Sentient and sapient whales and dolphins
‘Whales and dolphins are ancient and wonderful sapient and sentient beings. How would we be judged by our great, great grandchildren and all unborn generations if, knowing what we do, we do not fight to prevent their extinction? The whales and dolphins need and deserve our help – now, before it is too late.’ Jane Goodall (2011) in Whales and Dolphins: cognition, culture, conservation and human perceptions.
What is sentience?
'Sentient animals may be aware of a range of sensations and emotions, of feeling pain and suffering, and of experiencing a state of well being.
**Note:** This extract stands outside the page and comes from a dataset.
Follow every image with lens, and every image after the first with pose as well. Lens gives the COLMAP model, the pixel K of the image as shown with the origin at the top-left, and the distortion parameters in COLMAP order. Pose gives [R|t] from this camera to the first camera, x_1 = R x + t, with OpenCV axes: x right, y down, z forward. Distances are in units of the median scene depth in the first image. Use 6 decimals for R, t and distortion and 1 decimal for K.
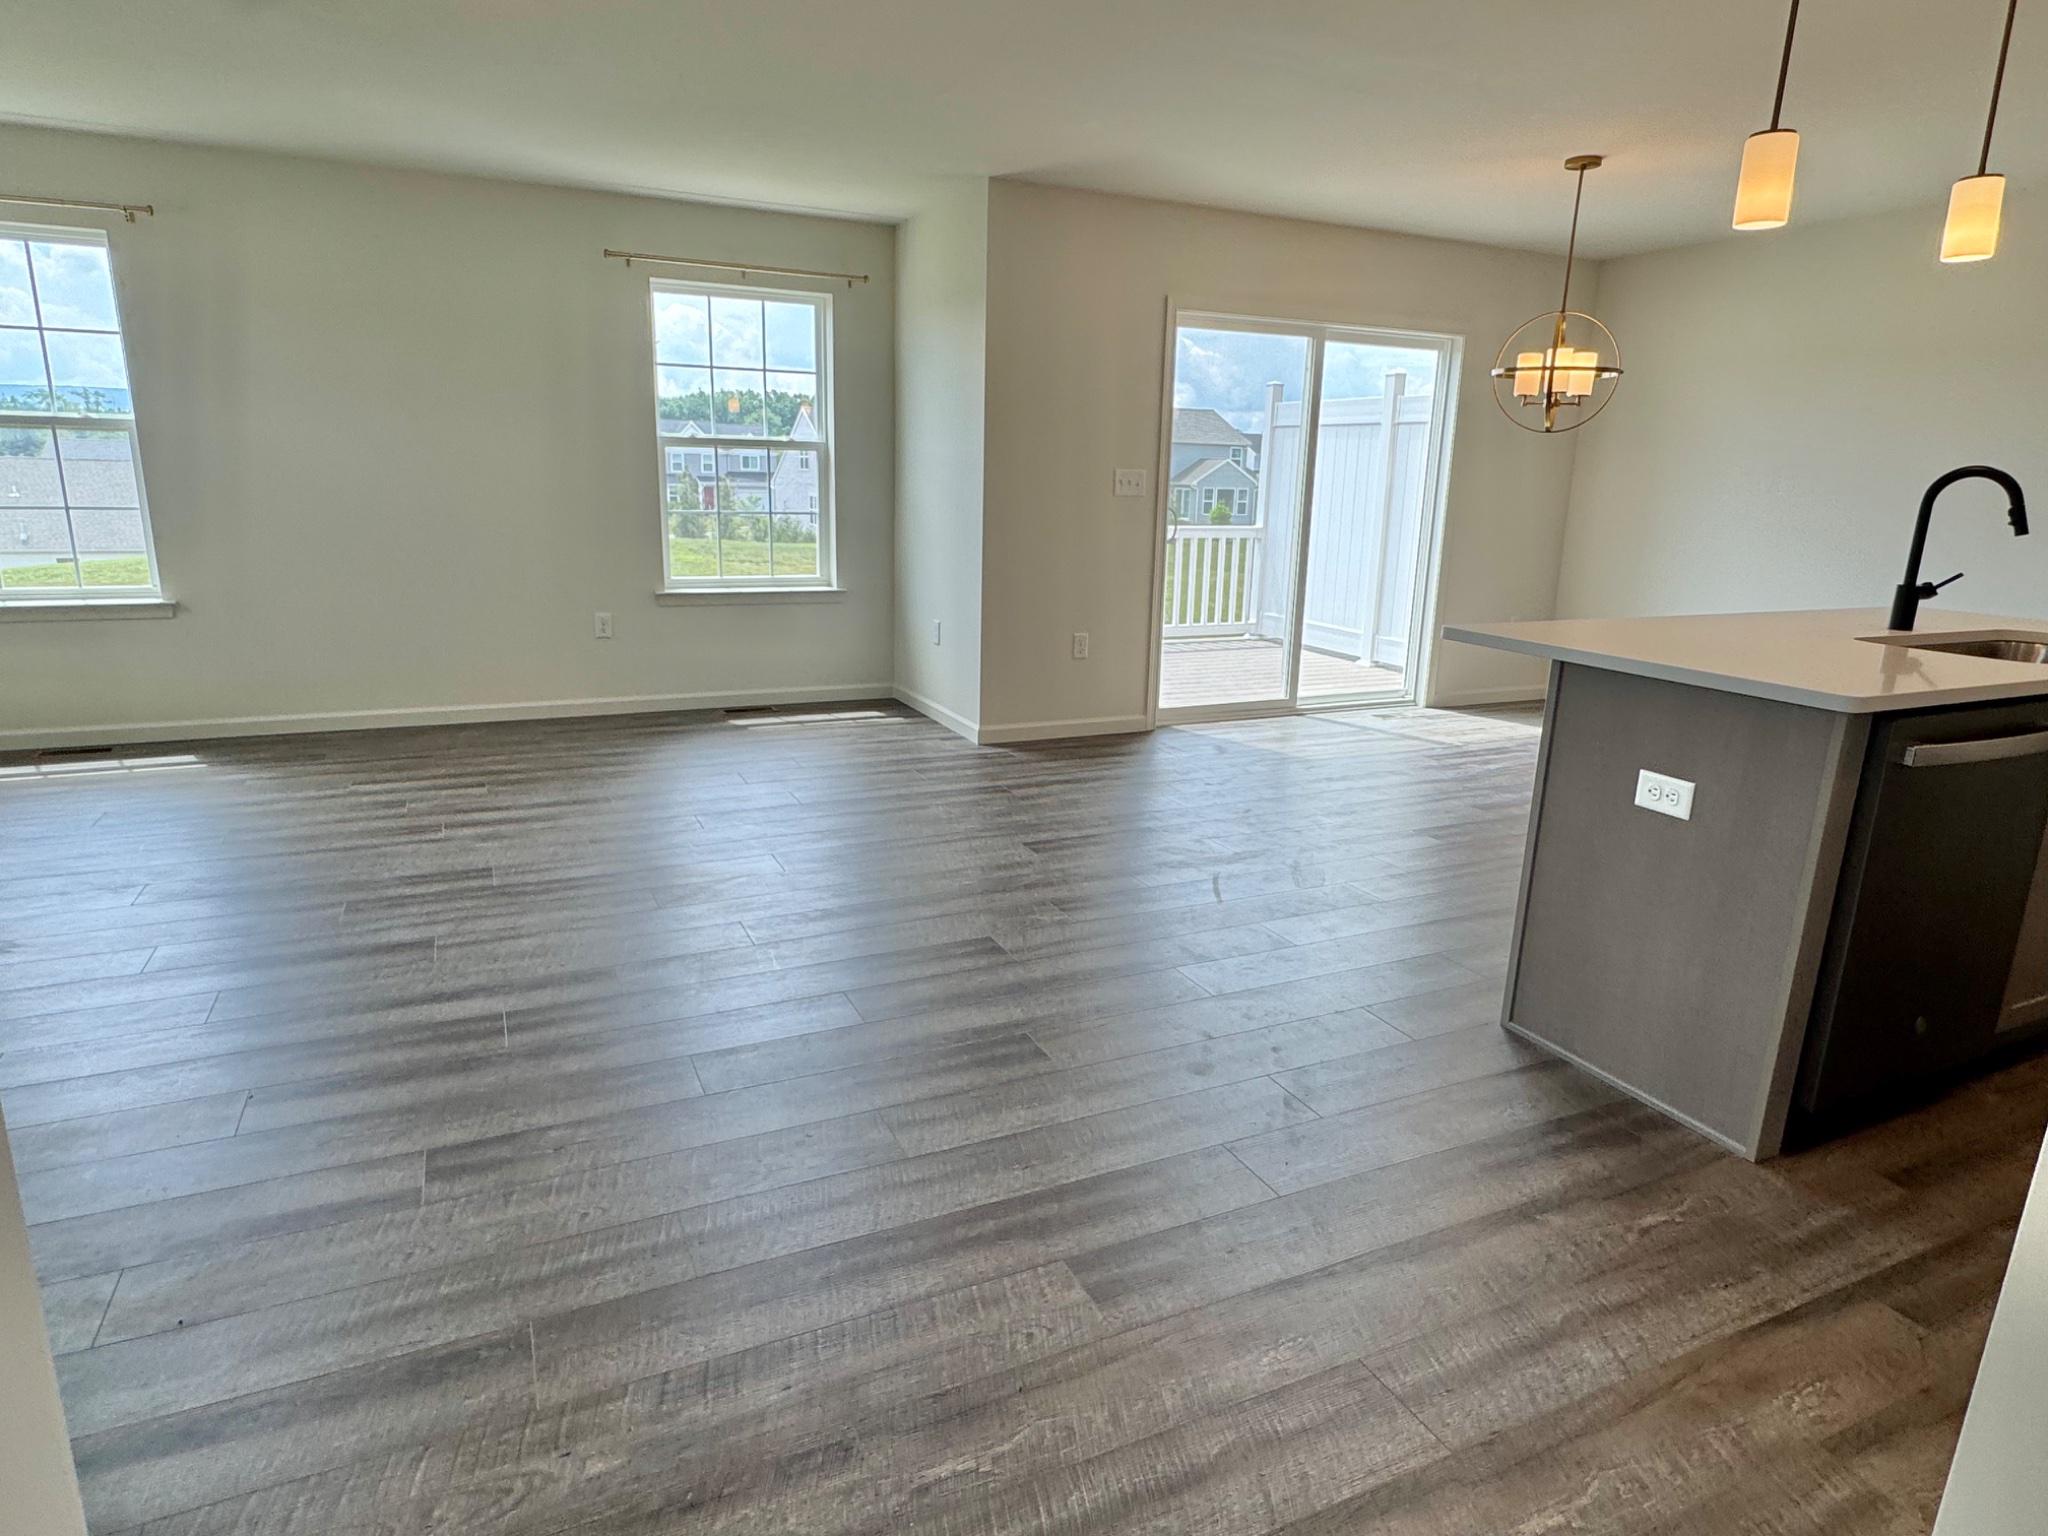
lens RADIAL K [[1165.0, 0, 1024.0], [0, 1165.0, 768.0], [0, 0, 1]] dist [-0.005644, -0.001927]
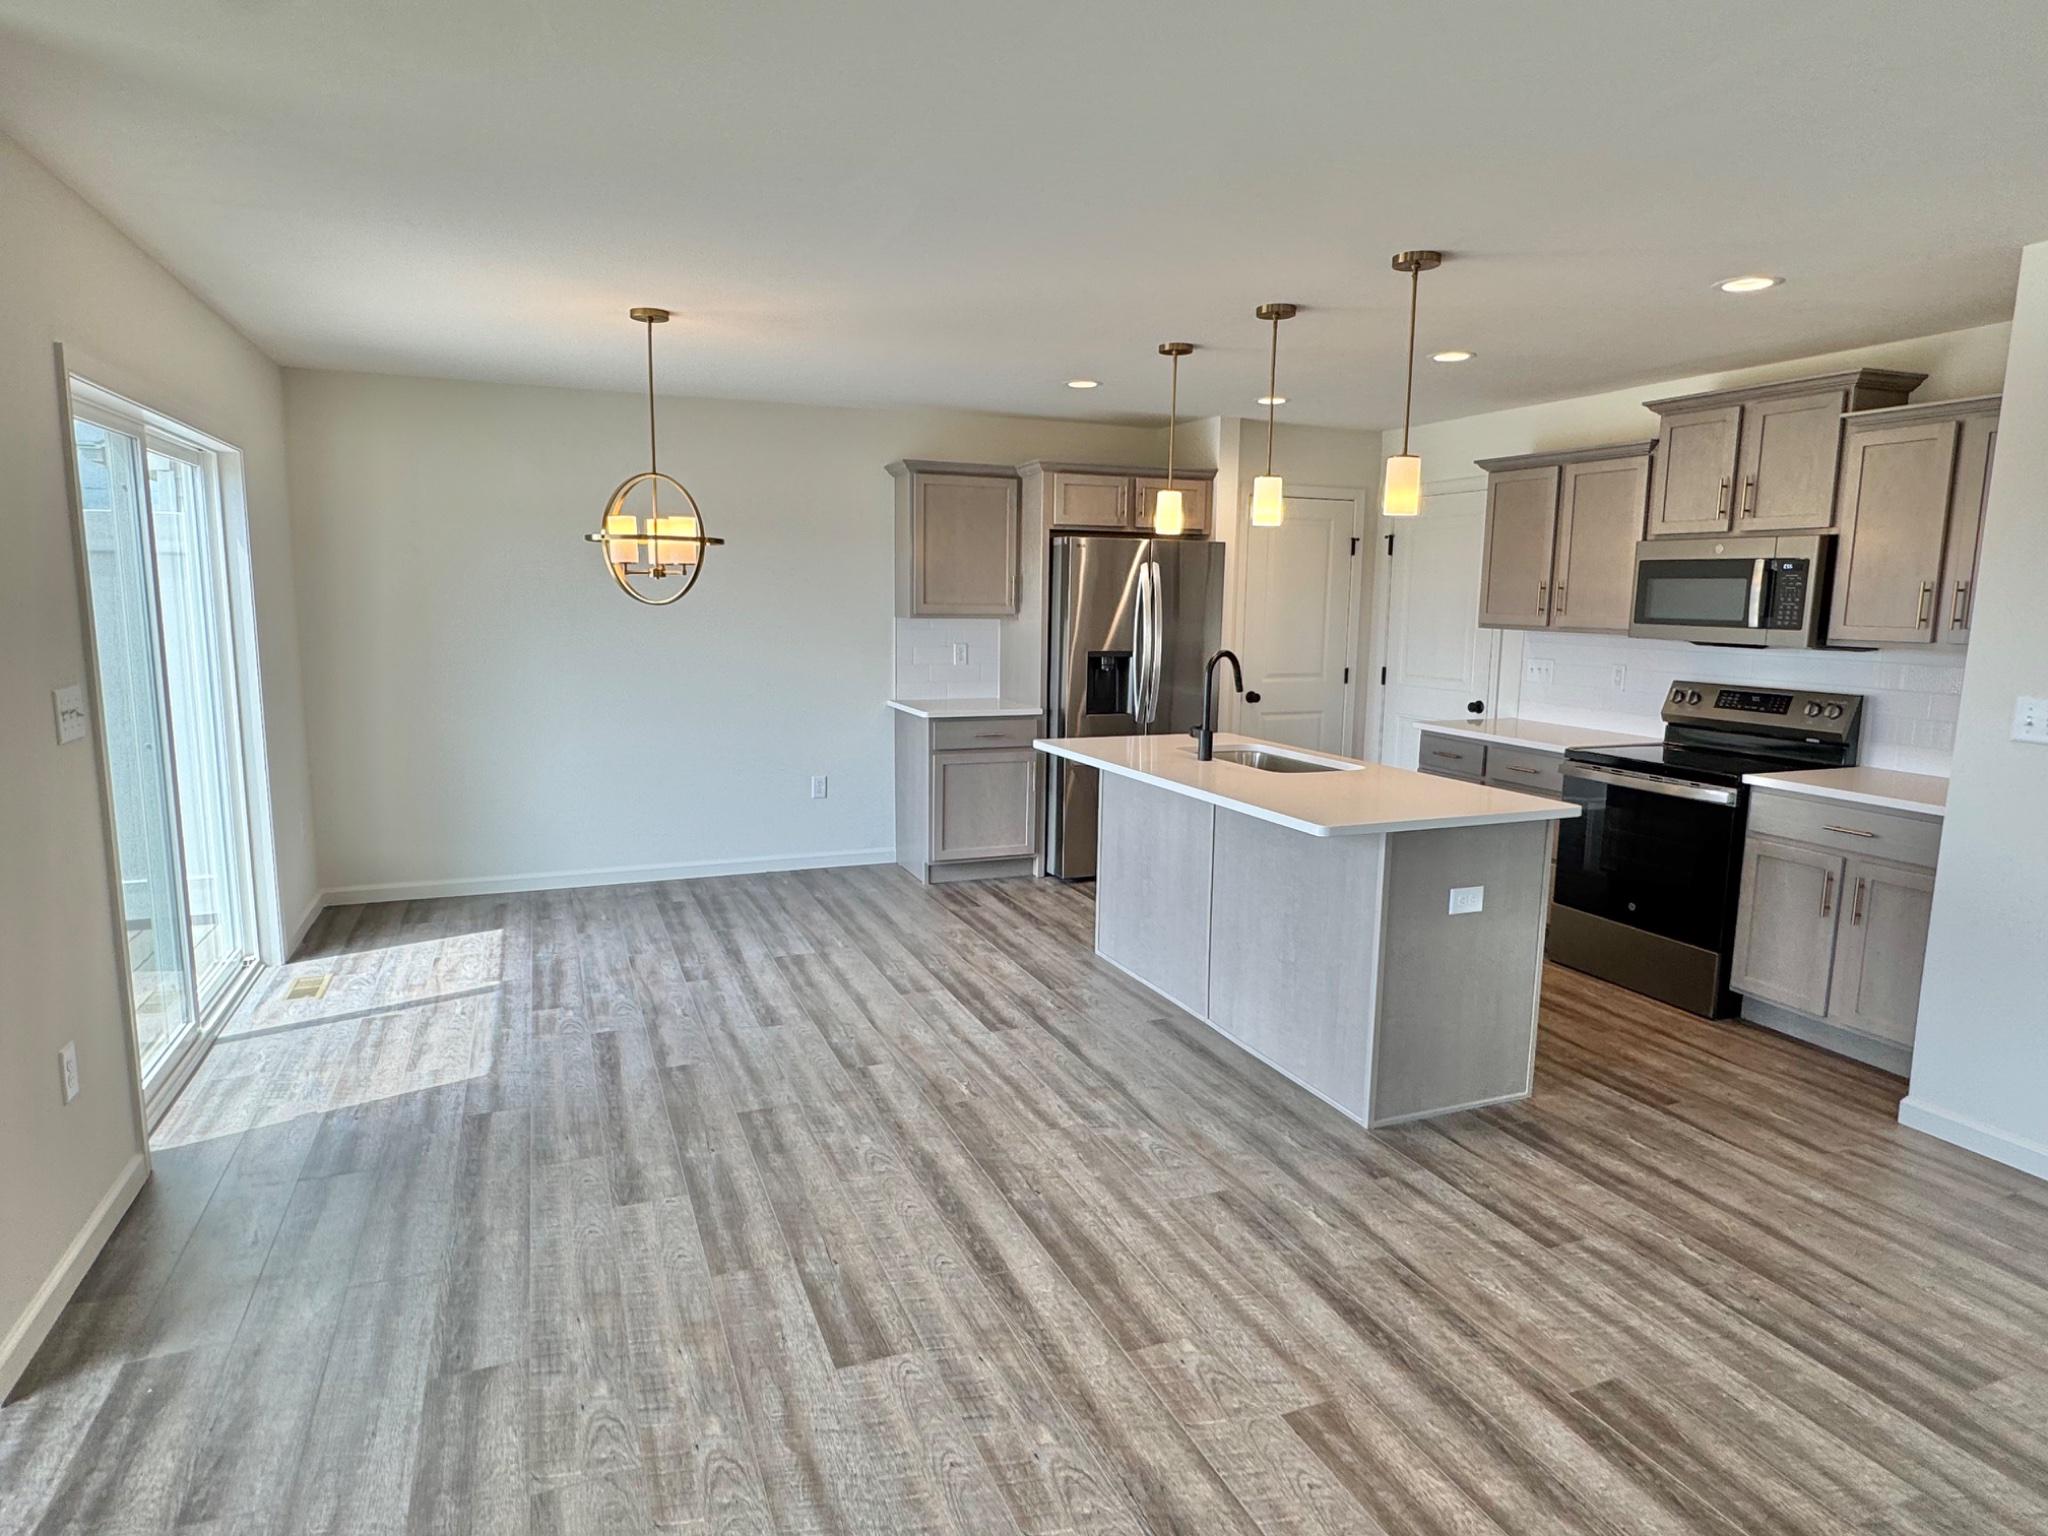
lens RADIAL K [[1174.6, 0, 1018.1], [0, 1174.6, 765.4], [0, 0, 1]] dist [-0.002400, 0.001612]
pose [[0.048000, -0.170163, 0.984246, -0.449878], [0.233805, 0.959921, 0.154555, -0.251315], [-0.971098, 0.222703, 0.085861, 0.701863]]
Sentient animals may be aware of their surroundings and of what happens to them' (CIWF).
Sentience is the ability to feel or perceive the world around you and as a result have subjective experiences (i.e. good, bad or neutral experiences). In its most basic sense, sentience is the ability to have sensations and as a result have experiences which then may be used to guide future actions and reactions.
Many now argue that there are a broad range of species that are sentient and thus have the ability to have good or bad experiences. Some argue further that good experiences are as important in shaping behaviour as bad experiences and that whilst it is important to protect individual non-human animals (hereafter ‘animals’) from negative experiences it is just as important to provide these individuals with the opportunity for pleasurable experiences.
Animal welfare advocates argue that sentient animals should not be subjected to unnecessary suffering. But qualifying what is ‘unnecessary’ has been the subject of much debate between those wishing to protect individuals from a certain species and those hoping to utilise those same individuals for a particular purpose, whether it is for human benefit or for wider species and ecosystems conservation benefit.
Nevertheless, the European Union recognises, through a legally-binding protocol annexed to the Treaty of Amsterdam that animals are ‘sentient beings’. This protocol requires that EU Member States ‘pay full regard to the welfare requirements of animals’.
There is now a wide body of scientific evidence to support sentience in a wide range of species and this evidence comes from a broad range of scientific disciplines from animal behaviour to neurophysiology. For a regularly updated bibliography on evidence for animal sentience and a range of associated resources click here.
Why does sentience matter?
Scientific evidence now shows that the lives of many species are far more complex than we previously believed (for more scientific evidence on the complex cognitive and cultural lives of whales and dolphins see the following book and search the WDC blog using the tag ‘scientific evidence’). This is now reflected in the legislation protecting animal welfare in many countries which is intended to protect individual animals on the basis that these individuals can experience suffering from a range of causes and that this suffering can be experienced as pain, discomfort, fear, anxiety, stress, frustration or hunger.
What is sapience?
One step further along the continuum from sentience is the concept of sapience. Sapience refers to specific attributes of intelligence, such as the ability to ‘act with appropriate judgement’.
Sapience is sometimes simply defined as wisdom.
WDC argues that whales and dolphins are sentient and sapient. Many of these species live in complex social groups, exhibiting complex behaviours such as cooperation, deception and some whales and dolphins clearly even have their own cultures.
Why does sapience matter?
If the recognition of sentience in other species results in the moral imperative to ensure that we protect their welfare by avoiding activities which inflict either physical or psychological suffering; recognising sapience in some of these species must be the clarion call for us to go further.
WDC believes that as sentient and sapient individuals, whales and dolphins have an entitlement to have their homes, families and cultures protected as well as being protected as individuals. We argue that their intelligence and understanding of the world around them is such that protecting their physical and basic psychological wellbeing is insufficient and that beyond a basic ‘right to life, liberty and wellbeing’, they also have the right to freedom of movement and residence within their natural environment; the protection of their natural environment; and not to be subjected to the disruption of their cultures. These are some of the principles enshrined in the Declaration of Rights for Cetaceans: Whales and Dolphins.
Science now demonstrates that whales and dolphins are sapient individuals, that at least some are capable of experiencing complex emotions such as grief and empathy and that some even live in complex cultural societies. This knowledge requires us to do more than simply protect the conservation status of species or populations or protect individual welfare. It is the revelation of sapience in our aquatic cousins, brought about through scientific research, that requires us to recognise their rights.